Lacrosse Takes off in Prince George's County
Elton Hayes | 2/19/2014, 3 p.m.
Bruce Lancaster played football at DeMatha Catholic High School in Hyattsville, Md., in the mid-1980s and knows all too well about the brutality that accompanies the sport. He ended his football-playing days after an opponent suffered a life-altering injury that resulted in paralysis during a game his sophomore year.
So two years ago, when his six-year-old son Miles said he wanted to play full-contact football, Lancaster faced a difficult decision.
“I was looking for an alternative to football,” Lancaster, 43, a Clinton, Md., resident said. “I played a lot of football when I was younger and I don’t think I wanted him to fall in love with the sport. He wanted to play contact football, but it wasn’t an option. I wanted to get him involved in a sport where he could still wear a helmet and that had some contact, but one that wasn’t predicated on full-body contact.”
Miles’ alternative to football came in the form of an uncommon sport in Prince George’s County: Lacrosse.
Bruce and Miles Lancaster learned of the Prince George’s Pride Lacrosse Club from one of Miles’ schoolmates at Friends Community School in College Park, Md., and the two decided to attend one of the league’s events. It didn’t take much to sell the father on the sport. Miles is set to start his second season with the league, and his six-and-a-half-year-old brother Cole will start his first next month.
Prince George’s Pride formed three years ago thanks to Hyattsville natives Alex Heitkemper and Justin Ross. The league started with 80 players, and has ballooned in size and currently boasts a roster of more than 260 players. The league is based out of College Park, Md., and is comprised of boys and girls ages 6-15. Its 13-game season begins in March, and ends with a postseason tournament.
Typically viewed as a sport for affluent, private school children and teens, Prince George’s Pride has grown in popularity in Prince George’s County and there’s now a waitlist for some of the league’s teams.
Part of lacrosse’s allure is that it offers a safe, competitive alternative to football for the numerous parents like Bruce Lancaster who have grown increasingly leery as more studies show that the head trauma inflicted by hits in football have lasting, negative health implications.

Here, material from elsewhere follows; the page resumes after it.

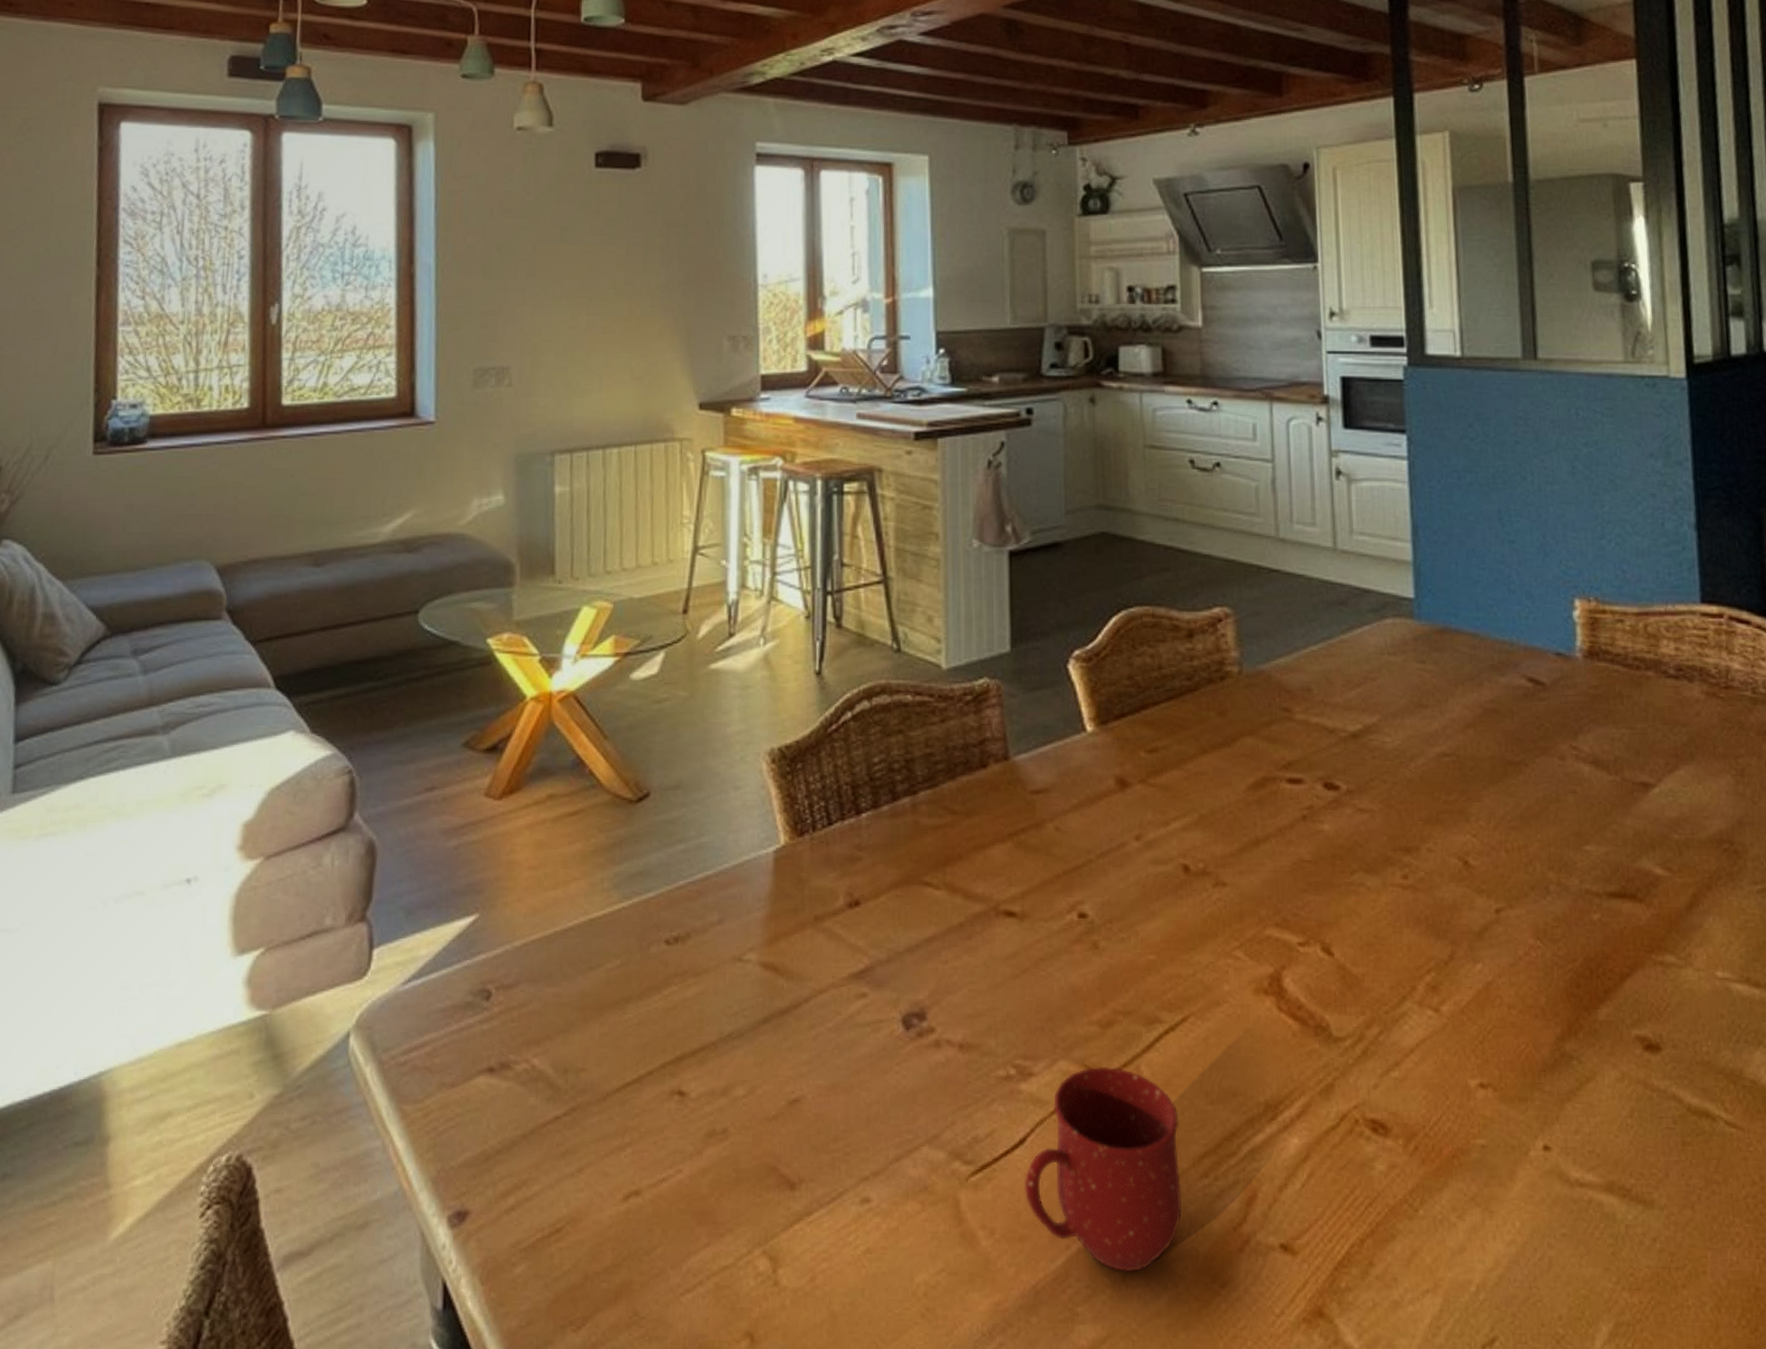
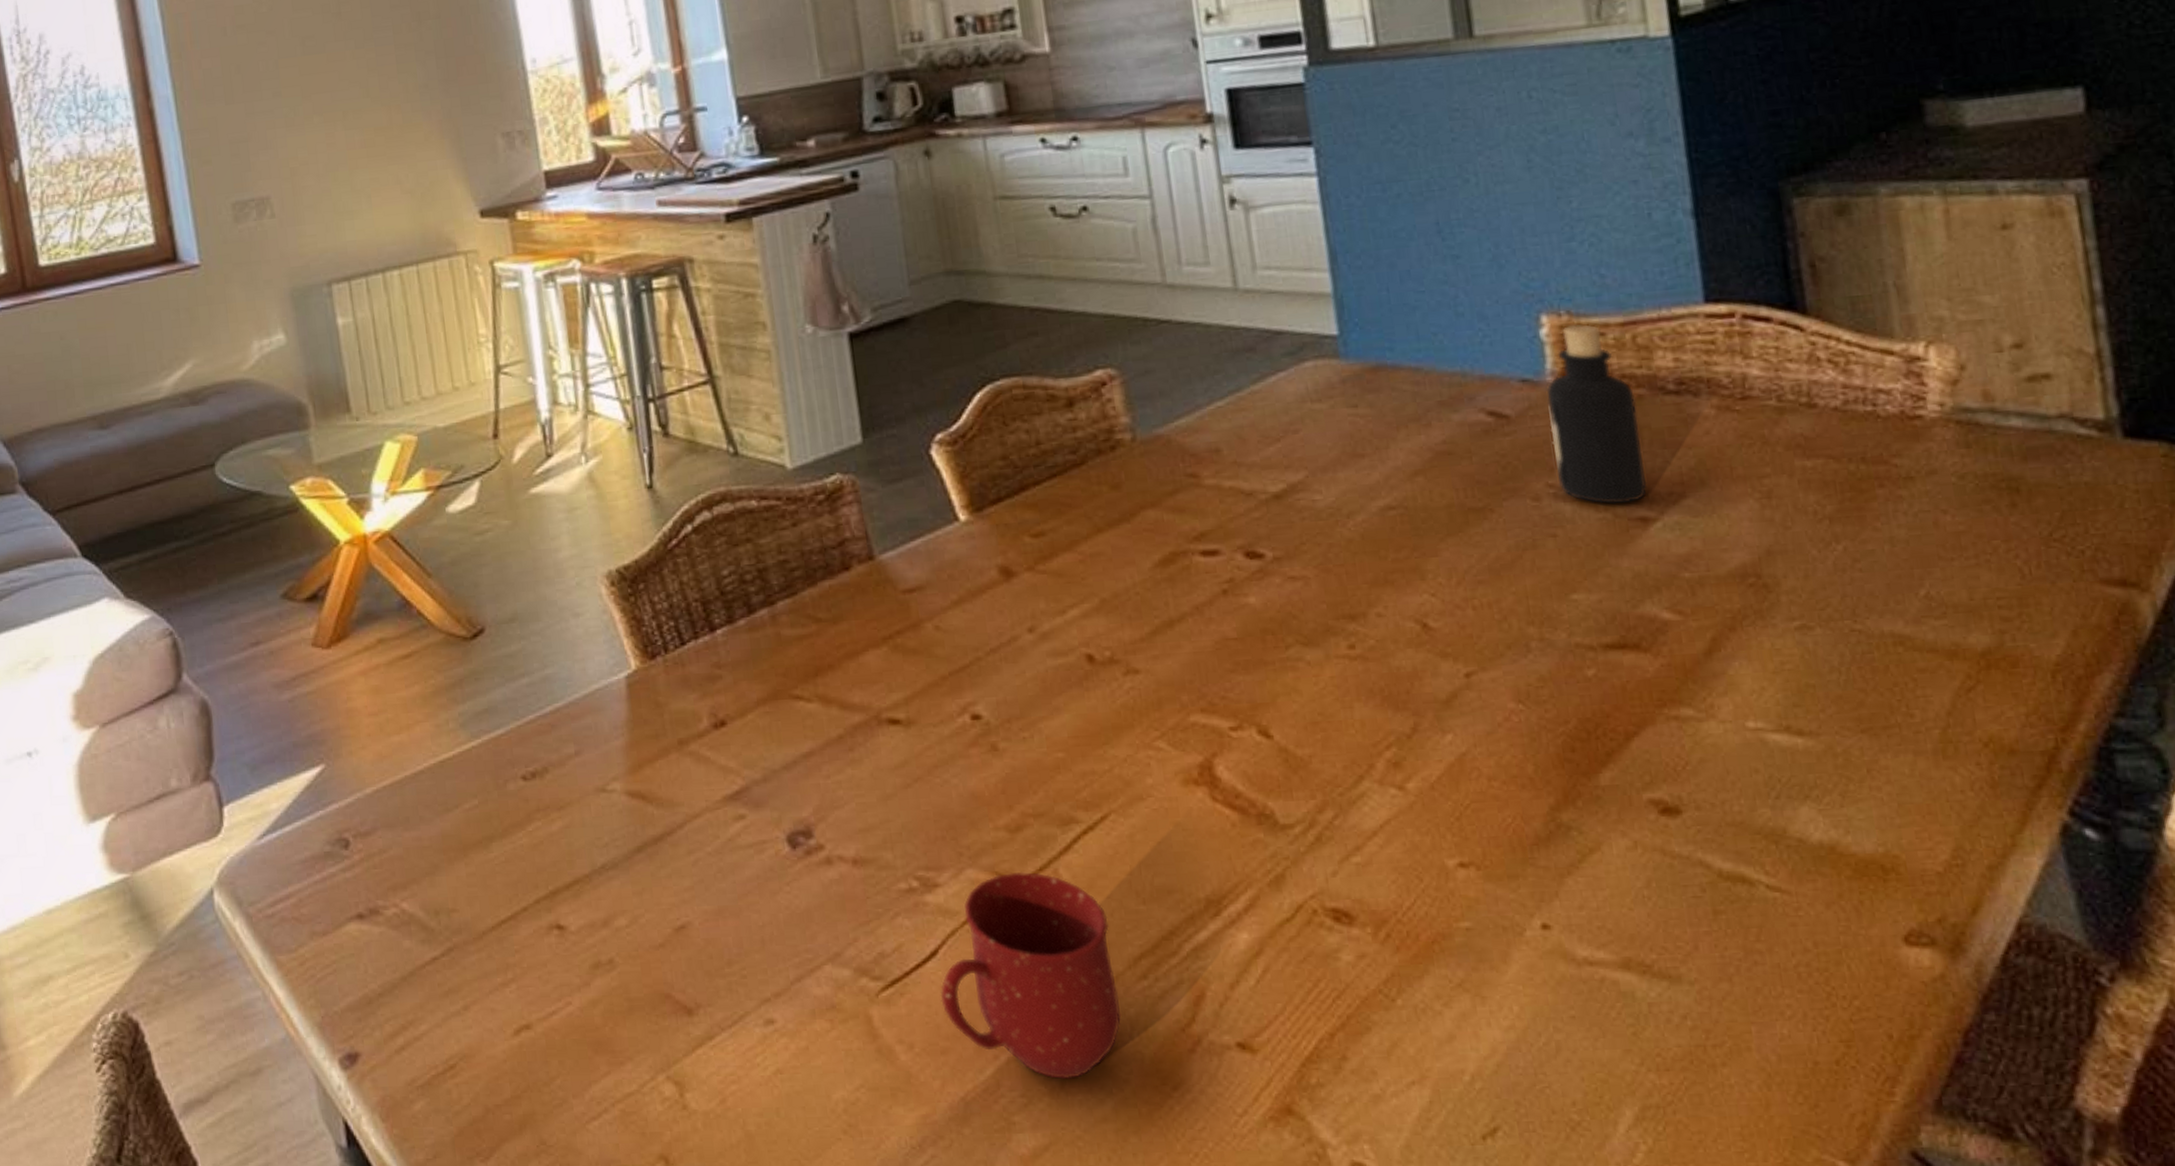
bottle: none [1575,610,1649,769] -> present [1546,324,1648,505]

Cameron Brock played football at Bishop McNamara High School in Forestville, Md. Brock suffered an ankle injury his sophomore year that required surgery and rehabilitation. After chatting with one of the school’s personal trainers about lacrosse during a rehabilitation session, Brock decided to give the new sport a try. He now plays goalie on Howard University’s lacrosse team, and coaches for Prince George’s Pride.
“Urban lacrosse is something that is a passion of mine,” Brock, 24, said. “Sure, the kids who play could go on to win national championships and play professionally, but at the end of the day, they have the chance to receive college scholarships.”
Brock, a District resident, said Prince George’s Pride affords some children an opportunity they otherwise would not have if not for the league.